Boyd further interprets Nero as a symbolic figure through which the franchise explores questions of gender, history and identity. He argues that the character's design and presentation combine imperial imagery with shōjo aesthetics, producing what he describes as an affective and transhistorical reinterpretation of the historical emperor. In this reading, Nero functions not as a historically accurate representation but as a vehicle for exploring alternative historical memories and forms of personal transformation. Boyd writes that Fate franchise "transformed the historical memory of a mad emperor into a full embodiment of the shōjo ideal". Discussing the mobile game Fate/Grand Order, Boyd also cites Nero as an example of the franchise's use of digital intimacy and player-character interaction. He argues that the game's touchscreen interface encourages players to develop affective attachments to historical figures reimagined as fictional characters, with Nero serving as one of several examples through which users engage with the franchise's broader reinterpretation of world history.

In their study of classical figures in the Fate franchise, Nicole Becklinger and Jeremy Swist identify Nero as one of the most prominent ancient characters in the anime adaptations, describing her as the classical figure who receives the greatest amount of screen time across the franchise's anime works. Becklinger and Swist argue that Fate/Extra Last Encore deliberately reinterprets the historical reputation of Nero. Whereas ancient authors such as Tacitus and Suetonius portrayed the emperor as a tyrannical and capricious ruler, the anime presents Nero as a misunderstood sovereign whose devotion to ordinary citizens led to her downfall. According to the authors, the series reframes major episodes from Nero's reign, including the Great Fire of Rome and her conflict with the Roman aristocracy, in order to portray her as a tragic and sympathetic figure rather than a villain. The authors further note that Nero's characterization centers on performance and spectacle. Her Noble Phantasm, Aestus Domus Aurea, transforms the battlefield into a theatrical version of the emperor's palace and presents combat as a staged performance before an audience. Becklinger and Swist interpret this emphasis on theatre and performance as an adaptation of the historical Nero's well-attested interest in artistic competitions and public entertainments, recasting those traits in a positive light.

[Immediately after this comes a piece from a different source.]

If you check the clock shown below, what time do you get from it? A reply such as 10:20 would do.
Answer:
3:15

Some commentators have discussed Nero's visual design. Moore of Anime Feminist likewise criticized her costume (which the reviewers at Anime News Network explicitly ridicule as featuring a "butt window") for being too revealing, which she found in line with the franchise's disappointing treatment of women. On the other hand, Becklinger and Swist, while acknowledging that the series employs fan-service elements in Nero's design, they contend that her gender transformation is empowering, and also engages with wider anime traditions of gender ambiguity and gender-fluid characterization.

Becklinger and Swist also discuss Nero as part of the franchise's broader use of gender-swapped historical figures. They note that Nero resembles the Fate's gender-swapped King Arthur (Saber) in both design and narrative role, and argue that her portrayal reflects the increasing prominence of female protagonists and heroic figures within modern shōnen anime. The authors conclude that Nero's portrayal exemplifies the franchise's broader approach to historical adaptation. Rather than simply rejecting traditional historical narratives, Fate reinterprets them through the conventions of Japanese anime, producing a version of Nero that challenges inherited assumptions while remaining in dialogue with classical and historical sources.

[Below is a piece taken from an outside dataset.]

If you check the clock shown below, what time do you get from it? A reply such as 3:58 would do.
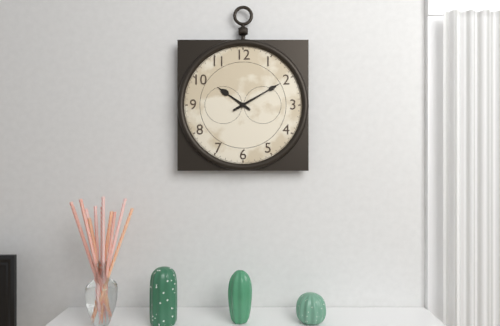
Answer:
10:10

Tomotani and Salvador discuss how the popularity of the Fate franchise made some Fate/Grand Order characters more culturally visible online than the historical, literary, or mythological figures on which they are based. They termed this phenomenon the "Astolfo Effect". Tomotani and Salvador note that, even through Nero is one of the most internationally famous historical characters portrayed in the game, his fictional, gender-swapped variant present in Fate has become more popular online than her historical original (claiming 49 out of 50 images found via Google Image search for the name Nero Claudius).